◆ **WHAT THE TASK REQUIRES**: Could you reproduce the entries exactly, omitting every picture?

··········

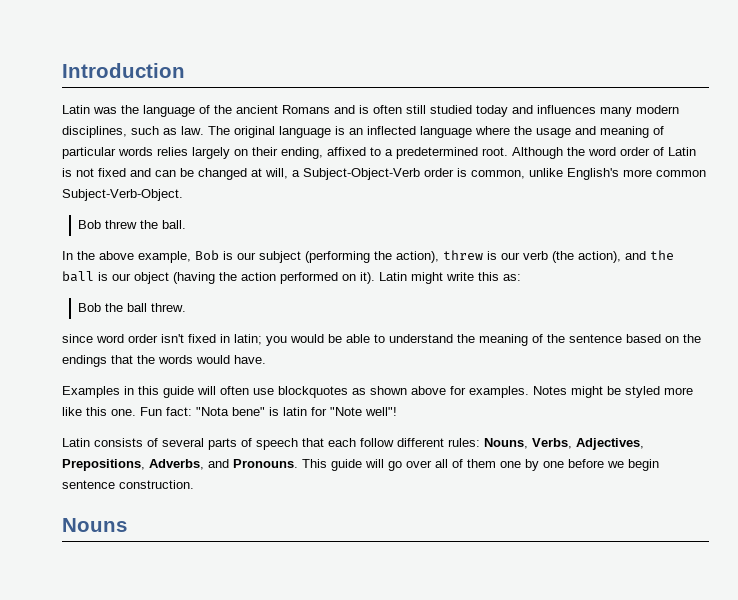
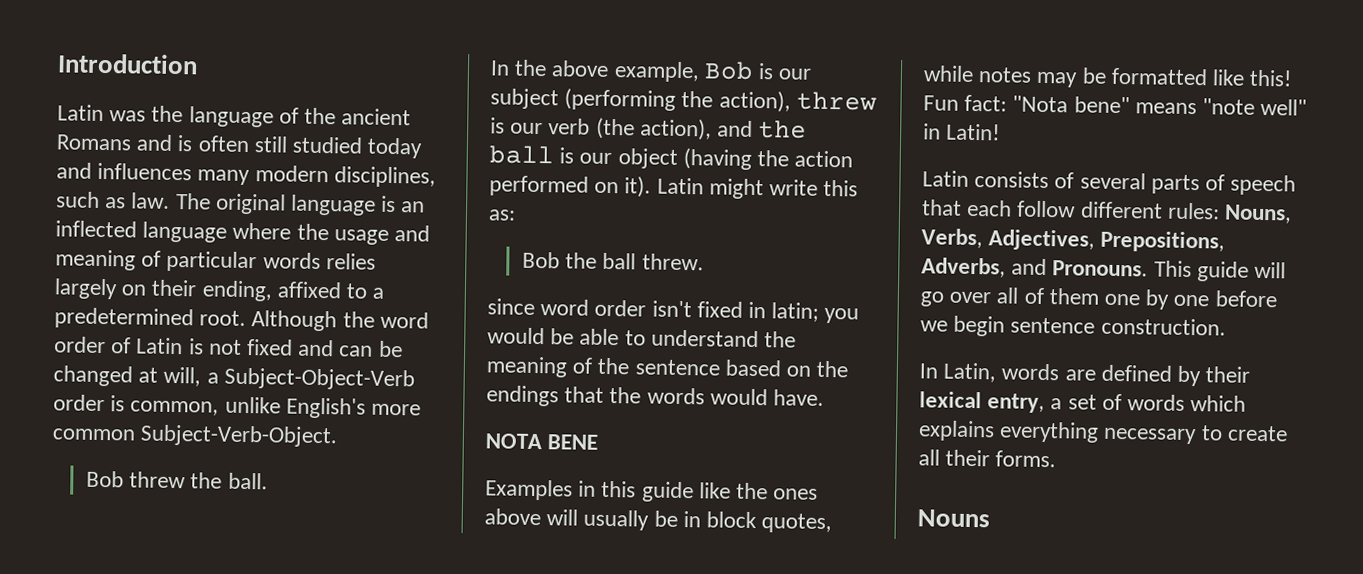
(266, 359) none -> [485,433,599,450] // NOTA BENE
[197,386,693,398] [62,407,397,416] will often use blockquotes as shown above for examples. Notes might be styled more like this one. Fun fact: "Nota bene" is latin for "Note well"! -> [698,482,819,500] [484,508,833,534] [923,65,1293,88] [923,94,1308,116] [923,123,1001,141] like the ones above will usually be in block quotes, while notes may be formatted like this! Fun fact: "Nota bene" means "note well" in Latin!
(194, 484) none -> [919,362,1251,387] [919,391,1247,414] [918,420,1288,445] [918,449,1057,468] // In Latin, words are defined by their lexical entry, a set of words which explains everything necessary to create all their forms.

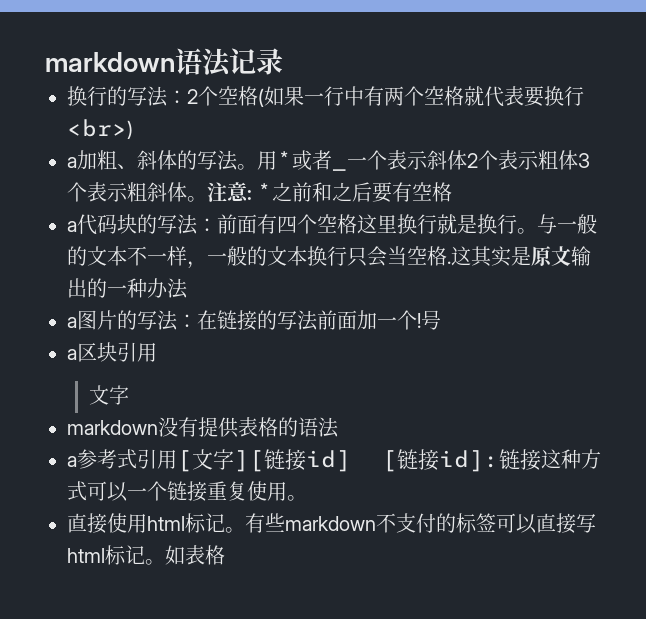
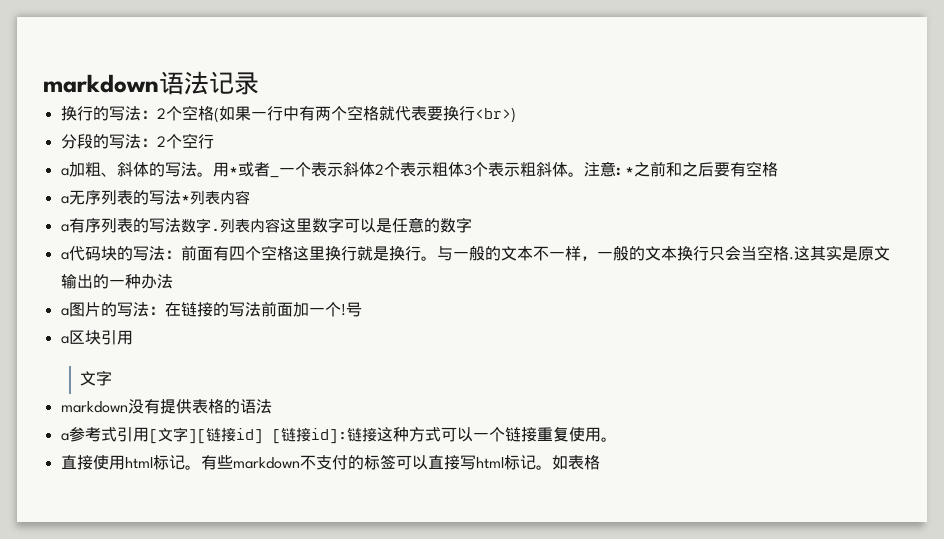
(133, 129) none -> [60,133,214,149] // 分段的写法：2个空行
(453, 192) none -> [60,190,250,205] [60,217,472,233] // a无序列表的写法*列表内容 // a有序列表的写法数字.列表内容这里数字可以是任意的数字

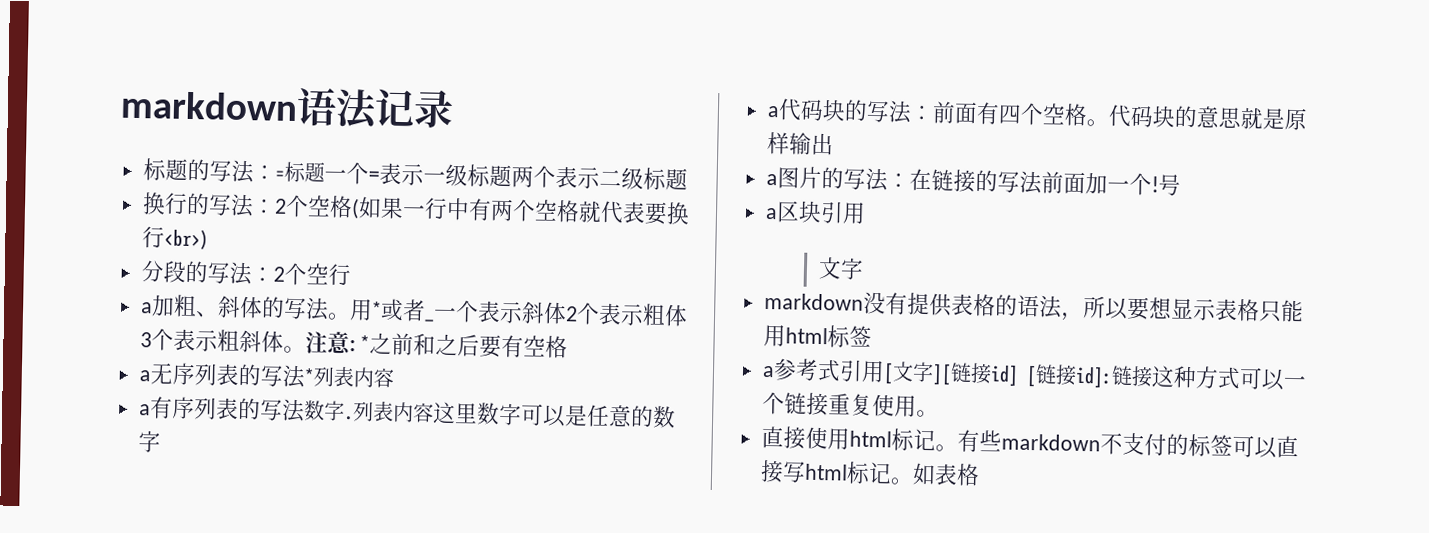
(259, 83) none -> [142,158,688,191] // 标题的写法：=标题一个=表示一级标题两个表示二级标题
[292,245,890,261] 这里换行就是换行。与一般的文本不一样，一般的文本换行只会当空格.这其实是原文 -> [1085,104,1308,131] [766,131,790,155] 。代码块的意思就是原样
[92,274,173,289] 的一种办法 -> (834, 144) none
(272, 406) none -> [1060,296,1304,323] [762,324,872,348] ，所以要想显示表格只能用html标签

··········

◆ **SOLUTION**:
(266, 359) none -> [485,433,599,450] // NOTA BENE
[197,386,693,398] [62,407,397,416] will often use blockquotes as shown above for examples. Notes might be styled more like this one. Fun fact: "Nota bene" is latin for "Note well"! -> [698,482,819,500] [484,508,833,534] [923,65,1293,88] [923,94,1308,116] [923,123,1001,141] like the ones above will usually be in block quotes, while notes may be formatted like this! Fun fact: "Nota bene" means "note well" in Latin!
(194, 484) none -> [919,362,1251,387] [919,391,1247,414] [918,420,1288,445] [918,449,1057,468] // In Latin, words are defined by their lexical entry, a set of words which explains everything necessary to create all their forms.

(133, 129) none -> [60,133,214,149] // 分段的写法：2个空行
(453, 192) none -> [60,190,250,205] [60,217,472,233] // a无序列表的写法*列表内容 // a有序列表的写法数字.列表内容这里数字可以是任意的数字

(259, 83) none -> [142,158,688,191] // 标题的写法：=标题一个=表示一级标题两个表示二级标题
[292,245,890,261] 这里换行就是换行。与一般的文本不一样，一般的文本换行只会当空格.这其实是原文 -> [1085,104,1308,131] [766,131,790,155] 。代码块的意思就是原样
[92,274,173,289] 的一种办法 -> (834, 144) none
(272, 406) none -> [1060,296,1304,323] [762,324,872,348] ，所以要想显示表格只能用html标签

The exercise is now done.